One of the hallmarks of molecular gastronomy is presenting dishes in a way that allows diners to complete the final preparations themselves, such as drizzling sauce over a main course or dropping ingredients into a bowl of soup. Bercero says this helps diners appreciate new cooking twists that might at first seem a bit weird. He cites as an example one of his favorites among his own creations, crab with white chocolate sauce, which doesn’t use molecular gastronomy techniques but still has diners scratching their heads.
“It sounds so strange, so I serve them separately and let people first try the crab meat, and then add the white chocolate sauce so they will be able to understand the change. You can see how you can shift the taste of a traditional recipe with only one ingredient,” says Bercero.
Bercero is also willing to make compromises for diners unfamiliar with the results of molecular gastronomy techniques. He once made a dish with mussels that used water from the inside of the shell to create foam with large bubbles around the mussel meat.
“I served it to a good friend of mine who is a customer and he told me that the look was like spit. After thinking about it, I thought, ‘yeah, it is,’” says Bercero good-humoredly. “Even though the taste was so good and the texture was so nice, we stopped selling it because we were like, ‘yeah, you are right.’”
Despite making a few adjustments to his menu to suit the market, Bercero says he appreciates the adventurousness nature of his Taiwanese customers, who rarely refuse to try anything he offers them.
“No one says ‘no, I’d prefer not to try this.’ They all say, ‘I’ll try that,’”
says Bercero.
Living and working in Taiwan has also inspired Bercero to lend an Eastern twist to his new creations, including fresh takes on tea eggs, beef noodles and other Taiwanese favorites.
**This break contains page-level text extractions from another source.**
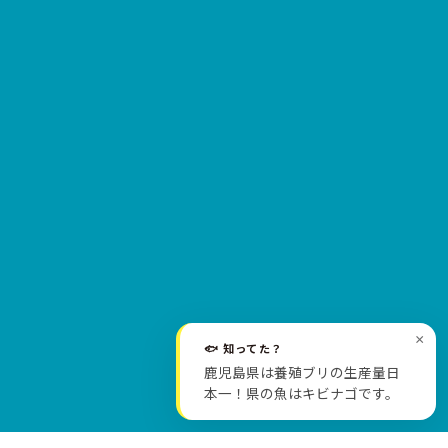
×
🐟 知ってた？
SCROLL
鹿児島県は養殖ブリの生産量日
本一！県の魚はキビナゴです。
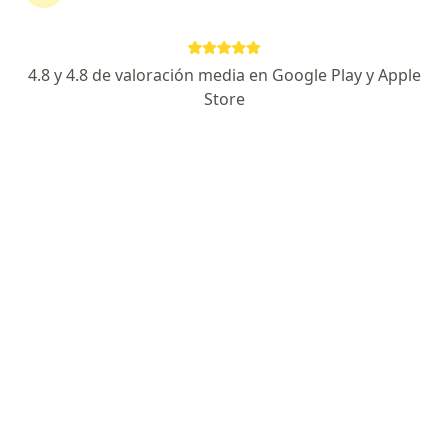
4.8 y 4.8 de valoración media en Google Play y Apple
Store
Destacado
Dr. Gustavo A Butron Pulgar
·
Ver más
Cardiólogo
16 opiniones
EXPERTO ENFERMEDADES DE CORAZON
EXPERTO ECOCARDIOGRAFIA ADULTOS
EXPERIENCIA CONOCIMIENTO Y CALIDAD HUMANA
Dirección
En línea
Avenida 33 78-98, Medellín
•
Mapa
Consultorio Dr Gustavo Butron
Visita Cardiología
$ 250.000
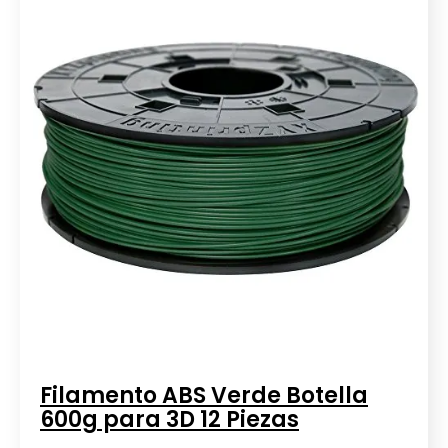
Filamento ABS Verde Botella
600g para 3D 12 Piezas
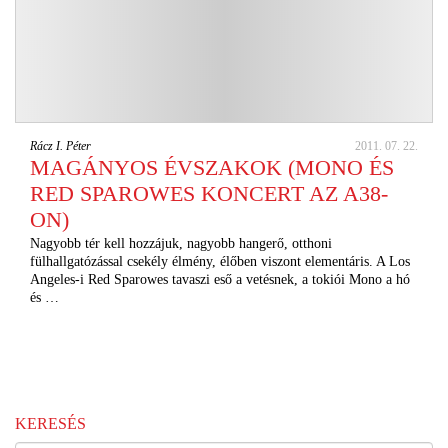
Rácz I. Péter
2011. 07. 22.
MAGÁNYOS ÉVSZAKOK (MONO ÉS
RED SPAROWES KONCERT AZ A38-
ON)
Nagyobb tér kell hozzájuk, nagyobb hangerő, otthoni
fülhallgatózással csekély élmény, élőben viszont elementáris. A Los
Angeles-i Red Sparowes tavaszi eső a vetésnek, a tokiói Mono a hó
és …
KERESÉS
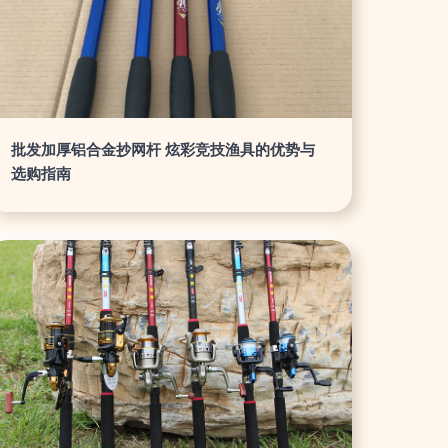
批发加厚铝合金抄网杆 炫彩竞技渔具的优势与
选购指南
Some of these recipes will be included in an upcoming book that Bercero is working on.
Despite his obvious enthusiasm for the innovations made possible by molecular gastronomy, Bercero stresses that the taste of a dish ultimately trumps its novelty.
“For me molecular gastronomy is just the garnish. It’s used to join the main ingredients. It’s not just about the foam or the bubbles. Its purpose is to bring a twist to a classical recipe and to introduce a new shape, a new texture or a new way to eat,” says Bercero.